Canberra press gallery mainstay and Channel 9 political editor Laurie Oakes received an honorary doctorate from Brisbane’s Jschool at the college’s graduation ceremony last week.

“I’m not much into gongs and awards usually, but this recognition from a journalism college that’s fast making a mark is something I do value,” he said.

“I had virtually no training going into journalism apart from a pretty useless arts degree, so it’s nice to have some acknowledgement I’ve learnt something on the way through.”

Mr Oakes, who was unable to leave Canberra during the parliamentary sitting week, pre-recorded his graduation address, saying he wished he could be at the ceremony to receive the award personally.

He told the graduates and their friends and families he was pleased and surprised to see young people still wanted to go into journalism, ignoring all the doom and gloom about the industry.

Despite past pessimism, there was a lot more positivity among journalists about the future of their craft in the new media environment, and students were right to think there was still a worthwhile career to be had in the field.

“The bottom line is there will continue to be a need for people with the qualities we’ve always expected from good, professional journalists,” he said.

Jschool students listen to Laurie Oakes' graduation address

The ability to tell stories and gather and connect information, along with a healthy scepticism, curiosity and a nose for news were the hallmarks that set good journalists apart.

Mr Oakes said although the changing media environment would pose challenges in maintaining quality and accuracy, it was also an exciting time for new journalists to be entering the field.

Jschool director John Henningham said Mr Oakes honoured Jschool by accepting the honorary doctorate.

He said Mr Oakes was known as a leader in the Canberra press gallery, who had throughout his career achieved a series of scoops, including acquiring and publishing the entire 1980 federal budget before its release.
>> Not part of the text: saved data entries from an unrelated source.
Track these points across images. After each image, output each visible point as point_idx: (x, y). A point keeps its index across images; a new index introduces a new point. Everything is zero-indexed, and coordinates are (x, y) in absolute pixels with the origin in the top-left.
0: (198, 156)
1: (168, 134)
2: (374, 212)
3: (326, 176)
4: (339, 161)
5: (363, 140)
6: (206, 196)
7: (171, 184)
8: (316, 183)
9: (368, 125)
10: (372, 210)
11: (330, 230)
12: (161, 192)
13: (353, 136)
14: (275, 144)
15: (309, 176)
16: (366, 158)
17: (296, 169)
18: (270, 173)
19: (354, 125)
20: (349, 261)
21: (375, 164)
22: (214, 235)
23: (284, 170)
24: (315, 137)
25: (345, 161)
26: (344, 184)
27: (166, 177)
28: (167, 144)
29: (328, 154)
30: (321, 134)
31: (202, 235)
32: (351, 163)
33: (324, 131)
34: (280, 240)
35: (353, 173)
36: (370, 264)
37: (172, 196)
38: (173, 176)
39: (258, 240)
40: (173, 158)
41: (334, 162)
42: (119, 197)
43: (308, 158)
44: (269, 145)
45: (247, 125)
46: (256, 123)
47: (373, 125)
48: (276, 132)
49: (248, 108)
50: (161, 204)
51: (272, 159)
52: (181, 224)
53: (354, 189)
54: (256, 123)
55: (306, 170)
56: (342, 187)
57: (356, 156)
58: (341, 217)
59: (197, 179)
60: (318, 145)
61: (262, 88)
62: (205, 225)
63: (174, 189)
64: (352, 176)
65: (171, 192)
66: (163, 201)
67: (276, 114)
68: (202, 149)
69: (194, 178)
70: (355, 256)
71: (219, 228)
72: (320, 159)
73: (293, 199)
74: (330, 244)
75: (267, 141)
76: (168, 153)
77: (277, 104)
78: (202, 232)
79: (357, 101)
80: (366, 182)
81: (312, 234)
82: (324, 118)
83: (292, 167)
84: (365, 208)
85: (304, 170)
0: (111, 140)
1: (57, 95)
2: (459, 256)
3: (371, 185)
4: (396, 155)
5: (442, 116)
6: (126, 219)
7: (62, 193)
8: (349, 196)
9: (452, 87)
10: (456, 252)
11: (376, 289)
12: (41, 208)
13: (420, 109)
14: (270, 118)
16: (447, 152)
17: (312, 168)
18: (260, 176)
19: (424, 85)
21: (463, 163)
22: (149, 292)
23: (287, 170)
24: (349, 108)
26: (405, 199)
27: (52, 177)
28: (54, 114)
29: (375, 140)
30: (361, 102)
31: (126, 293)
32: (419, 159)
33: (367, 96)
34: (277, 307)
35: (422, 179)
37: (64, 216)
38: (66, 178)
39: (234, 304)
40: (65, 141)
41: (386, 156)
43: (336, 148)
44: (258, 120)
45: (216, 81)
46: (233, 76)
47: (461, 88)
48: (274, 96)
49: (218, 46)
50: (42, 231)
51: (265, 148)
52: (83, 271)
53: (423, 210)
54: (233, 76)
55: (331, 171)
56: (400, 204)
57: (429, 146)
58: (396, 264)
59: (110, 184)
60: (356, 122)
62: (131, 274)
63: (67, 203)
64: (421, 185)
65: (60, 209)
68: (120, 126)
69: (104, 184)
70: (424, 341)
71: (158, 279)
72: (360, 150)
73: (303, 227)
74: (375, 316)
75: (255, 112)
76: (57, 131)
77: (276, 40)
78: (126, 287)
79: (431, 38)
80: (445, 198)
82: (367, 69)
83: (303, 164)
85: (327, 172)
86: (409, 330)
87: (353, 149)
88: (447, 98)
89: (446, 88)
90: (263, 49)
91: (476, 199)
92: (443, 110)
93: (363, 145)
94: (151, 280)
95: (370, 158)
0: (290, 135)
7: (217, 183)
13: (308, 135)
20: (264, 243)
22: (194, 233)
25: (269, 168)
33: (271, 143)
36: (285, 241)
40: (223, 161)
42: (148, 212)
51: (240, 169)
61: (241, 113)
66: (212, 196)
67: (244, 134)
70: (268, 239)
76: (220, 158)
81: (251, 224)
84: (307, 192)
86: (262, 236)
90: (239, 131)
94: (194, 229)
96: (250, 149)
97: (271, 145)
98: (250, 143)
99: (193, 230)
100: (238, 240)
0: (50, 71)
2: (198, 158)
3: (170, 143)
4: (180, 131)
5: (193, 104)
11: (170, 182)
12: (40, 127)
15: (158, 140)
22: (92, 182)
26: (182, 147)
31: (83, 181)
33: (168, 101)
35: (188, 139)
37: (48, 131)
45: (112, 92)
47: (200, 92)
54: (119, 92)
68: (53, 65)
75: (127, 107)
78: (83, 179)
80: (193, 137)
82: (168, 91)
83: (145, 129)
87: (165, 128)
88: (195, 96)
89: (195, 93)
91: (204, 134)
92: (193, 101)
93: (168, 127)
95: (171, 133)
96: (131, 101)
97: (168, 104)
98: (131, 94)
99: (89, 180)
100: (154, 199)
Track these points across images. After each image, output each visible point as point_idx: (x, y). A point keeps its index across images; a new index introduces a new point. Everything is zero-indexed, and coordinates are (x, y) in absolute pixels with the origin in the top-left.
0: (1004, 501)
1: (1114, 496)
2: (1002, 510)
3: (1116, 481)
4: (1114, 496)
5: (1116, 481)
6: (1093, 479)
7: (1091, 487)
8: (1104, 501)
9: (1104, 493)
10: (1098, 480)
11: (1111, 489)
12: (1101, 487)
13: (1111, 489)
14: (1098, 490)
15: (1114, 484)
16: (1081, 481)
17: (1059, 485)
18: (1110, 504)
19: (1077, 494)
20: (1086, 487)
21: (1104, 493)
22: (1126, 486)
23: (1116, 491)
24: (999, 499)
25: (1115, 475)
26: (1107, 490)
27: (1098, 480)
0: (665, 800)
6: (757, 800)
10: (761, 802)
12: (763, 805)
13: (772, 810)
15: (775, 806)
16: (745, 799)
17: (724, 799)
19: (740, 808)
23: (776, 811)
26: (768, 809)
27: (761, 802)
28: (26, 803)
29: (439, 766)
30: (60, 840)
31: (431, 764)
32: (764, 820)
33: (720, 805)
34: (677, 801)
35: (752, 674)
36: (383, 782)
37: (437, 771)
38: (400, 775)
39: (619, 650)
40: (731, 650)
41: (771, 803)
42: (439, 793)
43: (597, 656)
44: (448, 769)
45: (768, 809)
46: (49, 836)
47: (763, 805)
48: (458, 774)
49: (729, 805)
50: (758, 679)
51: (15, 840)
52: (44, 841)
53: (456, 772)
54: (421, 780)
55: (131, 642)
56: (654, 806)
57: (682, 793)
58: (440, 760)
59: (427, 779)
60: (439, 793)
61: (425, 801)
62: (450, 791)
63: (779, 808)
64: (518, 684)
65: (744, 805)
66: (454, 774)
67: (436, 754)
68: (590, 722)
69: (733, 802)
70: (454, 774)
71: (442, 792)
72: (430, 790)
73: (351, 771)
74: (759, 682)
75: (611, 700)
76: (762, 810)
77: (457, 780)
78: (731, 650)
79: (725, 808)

During the 2010 election he was described by colleagues as the most powerful journalist in Australia, his leaks changing the course of the campaign for several weeks.

Professor Henningham paid tribute to Mr Oakes’ courage and independence, and said he was a model for the journalists of the future.

“His weekly column is a model of acute observation and commentary, marked by spare writing and original insights. He is entirely non-partisan and fair, a critical judge and a bastion of common sense,” he said.

Professor Henningham said the calibre and clout of Laurie Oakes was best illustrated by his public criticisms of Channel 9 over its use of former Opposition leader Mark Latham as a 60 Minutes reporter.

“Oakes robustly condemned Channel Nine while being interviewed on Channel Nine,” he said.

“While most journalists who did that would not be around very long, he was effectively thanked by his network for expressing his opinions.”

The new Diploma of Journalism graduates celebrated the event with a CityCat ride up the Brisbane River in their academic robes to the Regatta Hotel, followed by karaoke.